The present study was approved by the University of Konstanz’s Institutional Review Board and adhered to the guidelines of the German Psychological Society and the Declaration of Helsinki.
Design and procedures
The study was conducted over the course of four weeks. ‘Regular’ sugar shakers (default) were used in the first and third week, while in the second and fourth week they were functionally modified to release a smaller amount of sugar in each pour (nudge). ‘Regular’ sugar shakers were introduced as part of the study to allow an inconspicuous modification of the sugar shakers between study weeks. In addition, at the end of the study a subset of the customers who had added sugar to their drinks was surveyed to evaluate the study (questionnaire implemented via Qualtrics (version 1.6.4.)). All participants gave written informed consent and received a coffee voucher for participating.
Materials and measures
Setting
The study was conducted at the take-away café of the University of Konstanz (Germany) which is centrally located in the main foyer of the university close to the main entrance. The take-away café is the main café of the university and represents a central meeting point for the about 10,000 students and 2300 staff of the university. Besides hot beverages, the café offers a small selection of packaged chilled drinks and small snacks (e.g. pretzel, muffin, croissant, apple, candy bar) for take-away. The café consists of a cashier’s counter for ordering and collecting drinks without any seating available. Sugar shakers are placed on a table opposite the bar together with additional milk, spoons and napkins, which customers are free to use.
Intervention material
A common sugar shaker (Fackelmann, capacity 280 ml) was used as the default option. For the nudging condition, the diagonal of the hole was reduced from 1.0 cm to 0.4 cm by inserting a small metal pipe in the spout (see Fig. 1). To determine the amount of sugar dispensed per pour, a sugar shaker was filled with 200 g of regular granulated white sugar for each of the two conditions (default/nudge) and the average amount dispensed was measured over 25 pours. The procedure was repeated four times for each condition. The modification reduced the average amount of sugar in each pour by 47% from 2.96 g (SD = 0.08; default condition) to 1.58 g (SD = 0.07; nudge condition), which reduced the average calories per pour from 11.5 kcal to 6.1 kcal.
Sugar use per hot beverage
As a close proxy for sugar intake, the amount of used sugar was assessed. Each day, before the café opened, the shakers were filled with 200 g of standard granulated white sugar and in the evening, after the café closed, sugar shakers were weighted to assess the remaining sugar. For weighing, a standard kitchen scale measuring to an accuracy of 1 g was used.

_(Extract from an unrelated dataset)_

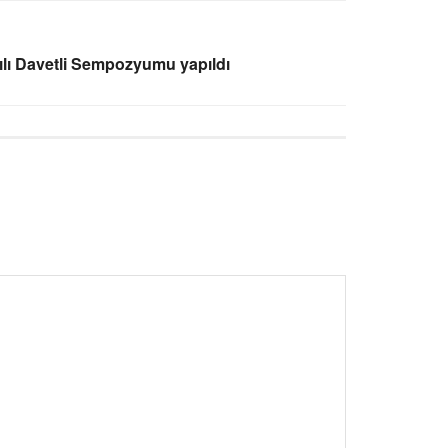
Yılı Davetli Sempozyumu yapıldı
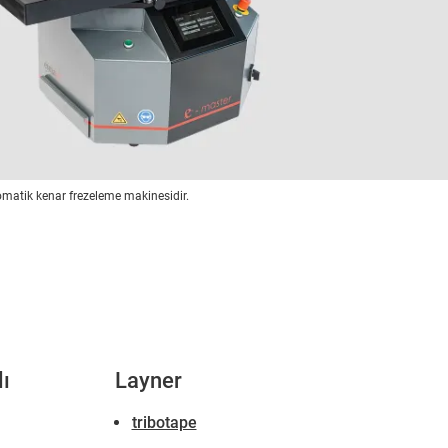
omatik kenar frezeleme makinesidir.
lı
Layner
tribotape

To determine sugar intake per hot beverage (in g), the amount of used sugar was divided by the number of hot beverages registered as sold in the cashier system. Hot beverages included the café’s typical selection of drinks such as various coffee products (i.e., coffee, café crème, cappuccino, latte macchiato, espresso, milk coffee) and hot chocolate, chai latte, and tea.
Customer questionnaire
Customers used a 7-point Likert scale to evaluate the intervention on four different dimensions (effective, helpful, annoying, adequate), following Kroese et al. [12] and assessed the strength of perceived influence on personal sweetening behavior, i.e., perceived lack of agency (1-'not at all' to 7-'strongly'). In addition, demographics, i.e., age, gender, self-reported height and weight as well as professional status, were also assessed.
Analytical procedure
To compare default and nudging condition a t-test for independent samples was conducted. The effect size was calculated following Rasch, Friese, Hofmann, and Naumann [13]. All analyses were conducted with IBM SPSS Statistics (version 25).